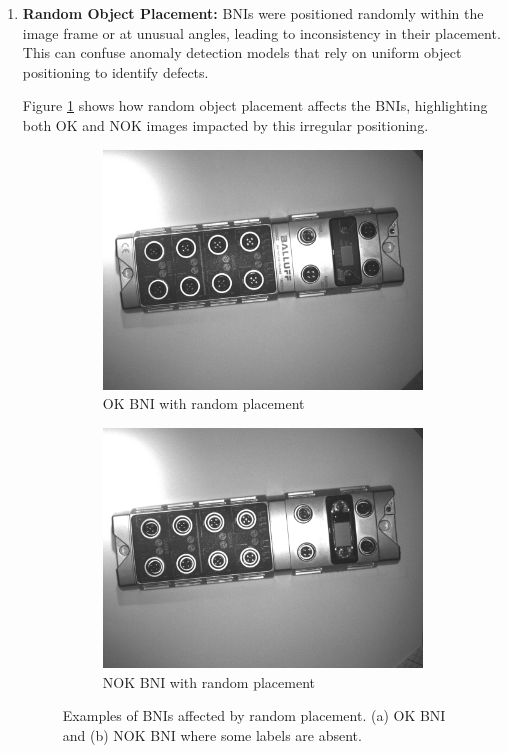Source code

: \documentclass[12pt,DIV14,BCOR12mm,a4paper,footinclude=false,headinclude,parskip=half-,twoside,openright,cleardoublepage=empty,toc=index,bibliography=totoc,listof=totoc]{scrreprt}
\numberwithin{equation}{chapter}
\begin{document}
\begin{enumerate}
    \item \textbf{Random Object Placement:} BNIs were positioned randomly within the image frame or at unusual angles, leading to inconsistency in their placement. This can confuse anomaly detection models that rely on uniform object positioning to identify defects.
    
	Figure \ref{fig:random_placement} shows how random object placement affects the BNIs, highlighting both OK and NOK images impacted by this irregular positioning.
    \begin{figure}
        \centering
        \begin{subfigure}[b]{0.45\textwidth}
            \centering
            \includegraphics[scale=0.15]{../media/BNI-influence-random-OK.png}
            \caption{OK BNI with random placement}
        \end{subfigure}
        \hfill
        \begin{subfigure}[b]{0.45\textwidth}
            \centering
            \includegraphics[scale=0.15]{../media/BNI-influence-random-NOK.png}
            \caption{NOK BNI with random placement}
        \end{subfigure}
        \caption{Examples of BNIs affected by random placement. (a) OK BNI and (b) NOK BNI where some labels are absent.}
        \label{fig:random_placement}
    \end{figure}
\end{enumerate}
\end{document}
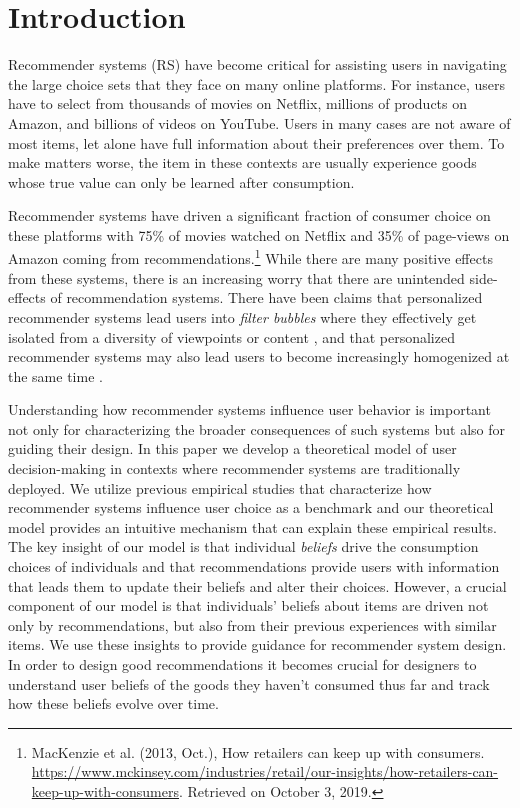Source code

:\documentclass[format=acmsmall, review=false]{acmart}
\title[\PaperTitle]{\PaperTitle}
\begin{document}
\maketitle


\section{Introduction}

Recommender systems (RS) have become critical for assisting users in navigating the large choice sets that they face on many online platforms. For instance, users have to select from thousands of movies on Netflix, millions of products on Amazon, and billions of videos on YouTube. Users in many cases are not aware of most items, let alone have full information about their preferences over them. To make matters worse, the item in these contexts are usually experience goods whose true value can only be learned after consumption.
\par

Recommender systems have driven a significant fraction of consumer choice on these platforms with 75\% of movies watched on Netflix and 35\% of page-views on Amazon coming from recommendations.\footnote{MacKenzie et al. (2013, Oct.),  How retailers can keep up with consumers. \url{https://www.mckinsey.com/industries/retail/our-insights/how-retailers-can-keep-up-with-consumers}. Retrieved on October 3, 2019.} While there are many positive effects from these systems, there is an increasing worry that there are unintended side-effects of recommendation systems. There have been claims that personalized recommender systems lead users into \textit{filter bubbles} where they effectively get isolated from a diversity of viewpoints or content \cite{pariser2011filter}, and that personalized recommender systems may also lead users to become increasingly homogenized at the same time \cite{chaney2018algorithmic, hosanagar2013will}.
\par
Understanding how recommender systems influence user behavior is important not only for characterizing the broader consequences of such systems but also for guiding their design. In this paper we develop a theoretical model of user decision-making in contexts where recommender systems are traditionally deployed. We utilize previous empirical studies that characterize how recommender systems influence user choice as a benchmark and our theoretical model provides an intuitive mechanism that can explain these empirical results. The key insight of our model is that individual \textit{beliefs} drive the consumption choices of individuals and that recommendations provide users with information that leads them to update their beliefs and alter their choices. However, a crucial component of our model is that individuals' beliefs about items are driven not only by recommendations, but also from their previous experiences with similar items. We use these insights to provide guidance for recommender system design. In order to design good recommendations it becomes crucial for designers to understand user beliefs of the goods they haven't consumed thus far and track how these beliefs evolve over time.
\end{document}
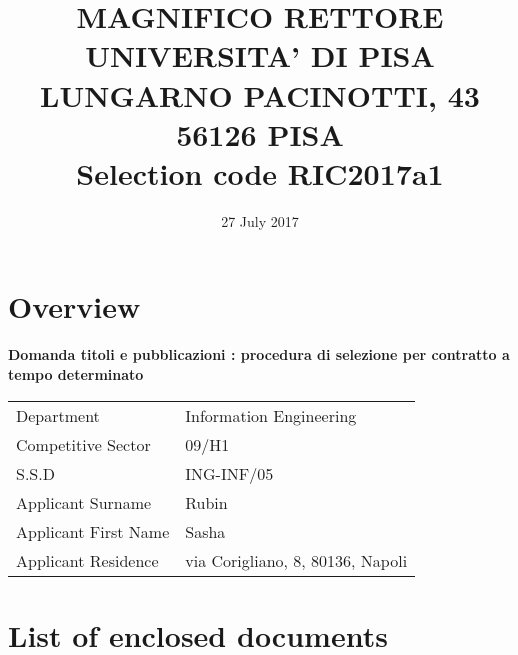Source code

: \documentclass{article}
\title{MAGNIFICO RETTORE\\
UNIVERSITA' DI PISA\\
LUNGARNO PACINOTTI, 43\\
56126 PISA\\
Selection code RIC2017a1\\
}
\date{27 July 2017}
\begin{document}
\maketitle
\tableofcontents

\newpage

{\center \section{Overview}}


\def\apptitle{Domanda titoli e pubblicazioni :  procedura di selezione per contratto a tempo determinato}
\def\selectioncode{A11}

\textbf{\apptitle}

\vspace{1cm}

\begin{tabular}{ l  l }
Department \dotfill & Information Engineering \\
Competitive Sector \dotfill &   09/H1\\
S.S.D \dotfill &  ING-INF/05\\
Applicant Surname \dotfill & Rubin \\
Applicant First Name \dotfill & Sasha\\
Applicant Residence \dotfill &  via Corigliano, 8, 80136, Napoli\\
\end{tabular}



% 

{\center \section{List of enclosed documents}}
\end{document}
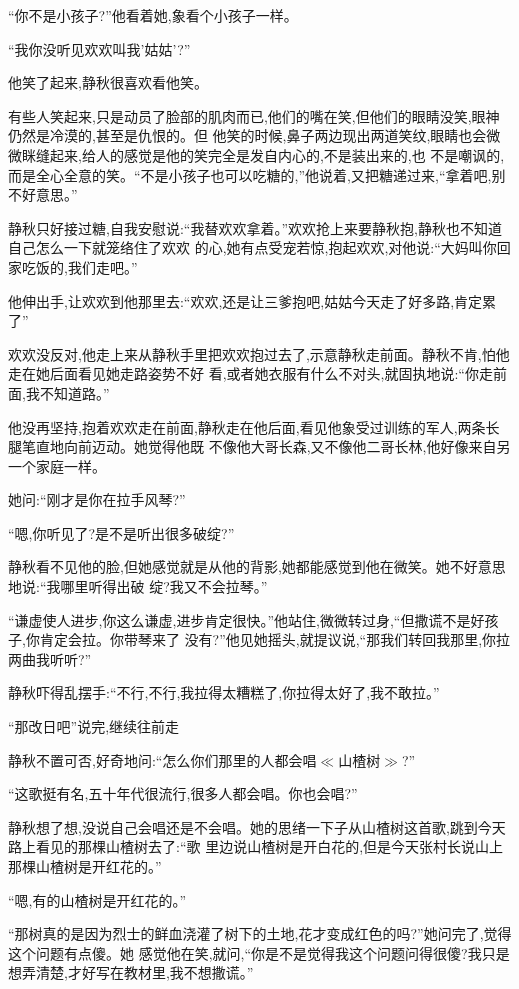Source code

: ﻿\documentclass[12pt]{article}
\begin{document}
``你不是小孩子?''他看着她,象看个小孩子一样。

``我\myrule 你没听见欢欢叫我'姑姑'?''

他笑了起来,静秋很喜欢看他笑。

有些人笑起来,只是动员了脸部的肌肉而已,他们的嘴在笑,但他们的眼睛没笑,眼神仍然是冷漠的,甚至是仇恨的。但
他笑的时候,鼻子两边现出两道笑纹,眼睛也会微微眯缝起来,给人的感觉是他的笑完全是发自内心的,不是装出来的,也
不是嘲讽的,而是全心全意的笑。``不是小孩子也可以吃糖的,''他说着,又把糖递过来,``拿着吧,别不好意思。''

静秋只好接过糖,自我安慰说:``我替欢欢拿着。''欢欢抢上来要静秋抱,静秋也不知道自己怎么一下就笼络住了欢欢
的心,她有点受宠若惊,抱起欢欢,对他说:``大妈叫你回家吃饭的,我们走吧。''

他伸出手,让欢欢到他那里去:``欢欢,还是让三爹抱吧,姑姑今天走了好多路,肯定累了\myrule ''

欢欢没反对,他走上来从静秋手里把欢欢抱过去了,示意静秋走前面。静秋不肯,怕他走在她后面看见她走路姿势不好
看,或者她衣服有什么不对头,就固执地说:``你走前面,我\myrule 不知道路。''

他没再坚持,抱着欢欢走在前面,静秋走在他后面,看见他象受过训练的军人,两条长腿笔直地向前迈动。她觉得他既
不像他大哥长森,又不像他二哥长林,他好像来自另一个家庭一样。

她问:``刚才是你\myrule 在拉手风琴?''

``嗯,你听见了?是不是听出很多破绽?''

静秋看不见他的脸,但她感觉就是从他的背影,她都能感觉到他在微笑。她不好意思地说:``我\myrule 哪里听得出破
绽?我又不会拉琴。''

``谦虚使人进步,你这么谦虚,进步肯定很快。''他站住,微微转过身,``但撒谎不是好孩子,你肯定会拉。你带琴来了
没有?''他见她摇头,就提议说,``那我们转回我那里,你拉两曲我听听?''

静秋吓得乱摆手:``不行,不行,我拉得太糟糕了,你拉得\myrule 太好了,我不敢拉。''

``那改日吧\myrule ''说完,继续往前走

静秋不置可否,好奇地问:``怎么你们那里的人都会唱$\ll$山楂树$\gg$?''

``这歌挺有名,五十年代很流行,很多人都会唱。你也会唱?''

静秋想了想,没说自己会唱还是不会唱。她的思绪一下子从山楂树这首歌,跳到今天路上看见的那棵山楂树去了:``歌
里边说\myrule 山楂树是开白花的,但是今天张村长说\myrule 山上那棵山楂树是开\myrule 红花的。''

``嗯,有的山楂树是开红花的。''

``那树\myrule 真的是因为烈士的鲜血浇灌了树下的土地,花才变成红色的吗?''她问完了,觉得这个问题有点傻。她
感觉他在笑,就问,``你是不是觉得我这个问题问得很傻?我只是想弄清楚,才好写在教材里,我不想撒谎。''
\end{document}
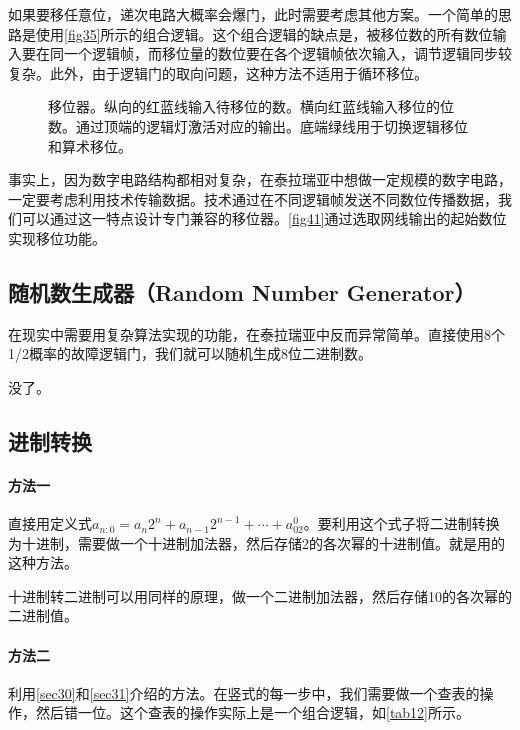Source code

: 如果要移任意位，递次电路大概率会爆门，此时需要考虑其他方案。一个简单的思路是使用\autoref{fig35}所示的组合逻辑。这个组合逻辑的缺点是，被移位数的所有数位输入要在同一个逻辑帧，而移位量的数位要在各个逻辑帧依次输入，调节逻辑同步较复杂。此外，由于逻辑门的取向问题，这种方法不适用于循环移位。

\begin{figure}[!ht]
\centering
{}%
%
\caption{移位器。纵向的红蓝线输入待移位的数。横向红蓝线输入移位的位数。通过顶端的逻辑灯激活对应的输出。底端绿线用于切换逻辑移位和算术移位。}\label{fig41}
\end{figure}

事实上，因为数字电路结构都相对复杂，在泰拉瑞亚中想做一定规模的数字电路，一定要考虑利用技术传输数据。技术通过在不同逻辑帧发送不同数位传播数据，我们可以通过这一特点设计专门兼容的移位器。\autoref{fig41}通过选取网线输出的起始数位实现移位功能。

\subsection{随机数生成器（Random Number Generator）}
在现实中需要用复杂算法实现的功能，在泰拉瑞亚中反而异常简单。直接使用8个1/2概率的故障逻辑门，我们就可以随机生成8位二进制数。
\vspace{5cm}

没了。

\subsection{进制转换}

\paragraph*{方法一} 直接用定义式$a_{n:0}=a_n2^n+a_{n-1}2^{n-1}+\cdots+a_02^0$。要利用这个式子将二进制转换为十进制，需要做一个十进制加法器，然后存储2的各次幂的十进制值。就是用的这种方法。

十进制转二进制可以用同样的原理，做一个二进制加法器，然后存储10的各次幂的二进制值。

\paragraph*{方法二} 利用\autoref{sec30}和\autoref{sec31}介绍的方法。在竖式的每一步中，我们需要做一个查表的操作，然后错一位。这个查表的操作实际上是一个组合逻辑，如\autoref{tab12}所示。

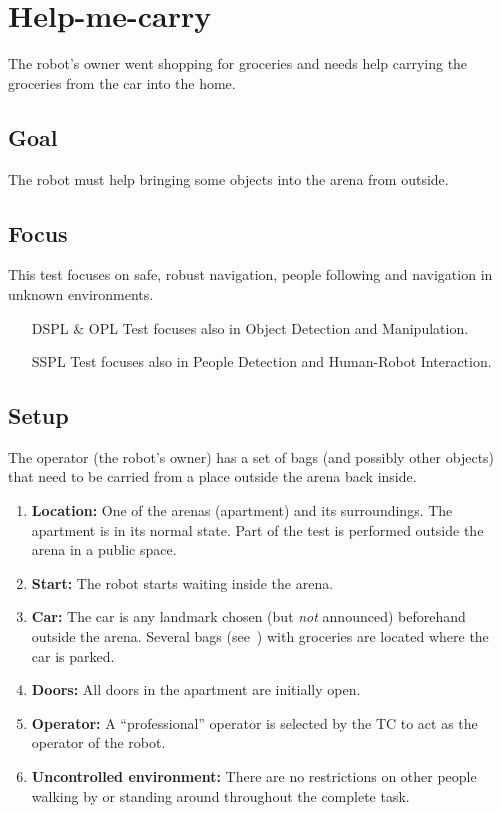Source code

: \section{Help-me-carry}
The robot's owner went shopping for groceries and needs help carrying the groceries from the car into the home.

\subsection{Goal}
The robot must help bringing some objects into the arena from outside.

\subsection{Focus}
This test focuses on safe, robust navigation, people following and navigation in unknown environments.

\begin{itemize}[leftmargin=3cm]
  \item[DSPL \& OPL] Test focuses also in Object Detection and Manipulation.
  \item[SSPL] Test focuses also in People Detection and Human-Robot Interaction.
\end{itemize}

\subsection{Setup}
The operator (the robot's owner) has a set of bags (and possibly other objects) that need to be carried from a place outside the arena back inside.

\begin{enumerate}
  \item \textbf{Location:} One of the arenas (apartment) and its surroundings. The apartment is in its normal state. Part of the test is performed outside the arena in a public space.
  \item \textbf{Start:} The robot starts waiting inside the arena.
  \item \textbf{Car:} The car is any landmark chosen (but \emph{not} announced) beforehand outside the arena. Several bags (see~) with groceries are located where the car is parked.
  \item \textbf{Doors:} All doors in the apartment are initially open.
  \item \textbf{Operator:} A \enquote{professional} operator is selected by the TC to act as the operator of the robot.
  \item \textbf{Uncontrolled environment:} There are no restrictions on other people walking by or standing around throughout the complete task.
\end{enumerate}

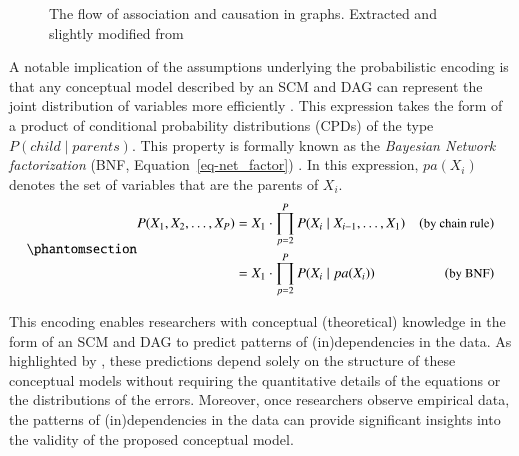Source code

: \documentclass[
  authoryear,
  review,
  1p]{elsarticle}
\begin{document}
\begin{figure}


\caption{\label{fig-ACflow}The flow of association and causation in
graphs. Extracted and slightly modified from \citet[pp.~31]{Neal_2020}}

\end{figure}%

A notable implication of the assumptions underlying the probabilistic
encoding is that any conceptual model described by an SCM and DAG can
represent the joint distribution of variables more efficiently
\citep[pp.~29]{Pearl_et_al_2016}. This expression takes the form of a
product of conditional probability distributions (CPDs) of the type
\(P(child \mid parents)\). This property is formally known as the
\emph{Bayesian Network factorization} (BNF,
Equation~\ref{eq-net_factor})
\citetext{\citealp[pp.~29]{Pearl_et_al_2016}; \citealp[pp.~21]{Neal_2020}}.
In this expression, \(pa(X_{i})\) denotes the set of variables that are
the parents of \(X_{i}\).
\begin{equation}\phantomsection\label{eq-net_factor}{
\begin{aligned}
P(X_{1}, X_{2}, \dots, X_{P}) & = X_{1} \cdot \prod^{P}_{p=2} P(X_{i} \mid X_{i-1}, \dots, X_{1}) & (\small{\text{by chain rule})}\\
& = X_{1} \cdot \prod^{P}_{p=2} P(X_{i} \mid pa(X_{i}) ) & (\small{\text{by BNF}})
\end{aligned}
}\end{equation}

This encoding enables researchers with conceptual (theoretical)
knowledge in the form of an SCM and DAG to predict patterns of
(in)dependencies in the data. As highlighted by
\citet[pp.~35]{Pearl_et_al_2016}, these predictions depend solely on the
structure of these conceptual models without requiring the quantitative
details of the equations or the distributions of the errors. Moreover,
once researchers observe empirical data, the patterns of
(in)dependencies in the data can provide significant insights into the
validity of the proposed conceptual model.
\end{document}

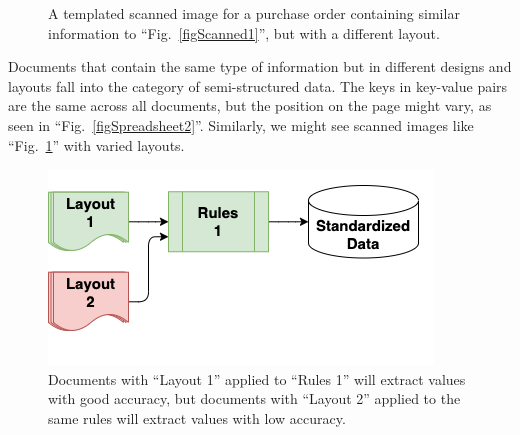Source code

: \documentclass[conference]{IEEEtran}
\begin{document}
\begin{figure}[ht]
    \centerline{
}
\caption{A templated scanned image for a purchase order containing similar information to ``Fig.~\ref{figScanned1}'', but with a different layout.}
\label{figScanned2}
\end{figure}

Documents that contain the same type of information but in different designs and layouts fall into the category of semi-structured data. The keys in key-value pairs are the same across all documents, but the position on the page might vary, as seen in ``Fig.~\ref{figSpreadsheet2}''. Similarly, we might see scanned images like ``Fig.~\ref{figScanned2}'' with varied layouts.

\begin{figure}[ht]
\centerline{\includegraphics[width=\columnwidth]{RulesFlow2a.png}}
\caption{Documents with ``Layout 1'' applied to ``Rules 1'' will extract values with good accuracy, but documents with ``Layout 2'' applied to the same rules will extract values with low accuracy.}
\label{figRulesFlow2a}
\end{figure}
\end{document}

§ **TASK BRIEF**: Please reproduce exactly and only the lines from the first line of the records through the line containing "to identify defects.", both included, omitting any pictures.

§ **RESPONSE AREA**:
Source code

: \documentclass[12pt,DIV14,BCOR12mm,a4paper,footinclude=false,headinclude,parskip=half-,twoside,openright,cleardoublepage=empty,toc=index,bibliography=totoc,listof=totoc]{scrreprt}
\numberwithin{equation}{chapter}
\begin{document}
\begin{enumerate}
    \item \textbf{Random Object Placement:} BNIs were positioned randomly within the image frame or at unusual angles, leading to inconsistency in their placement. This can confuse anomaly detection models that rely on uniform object positioning to identify defects.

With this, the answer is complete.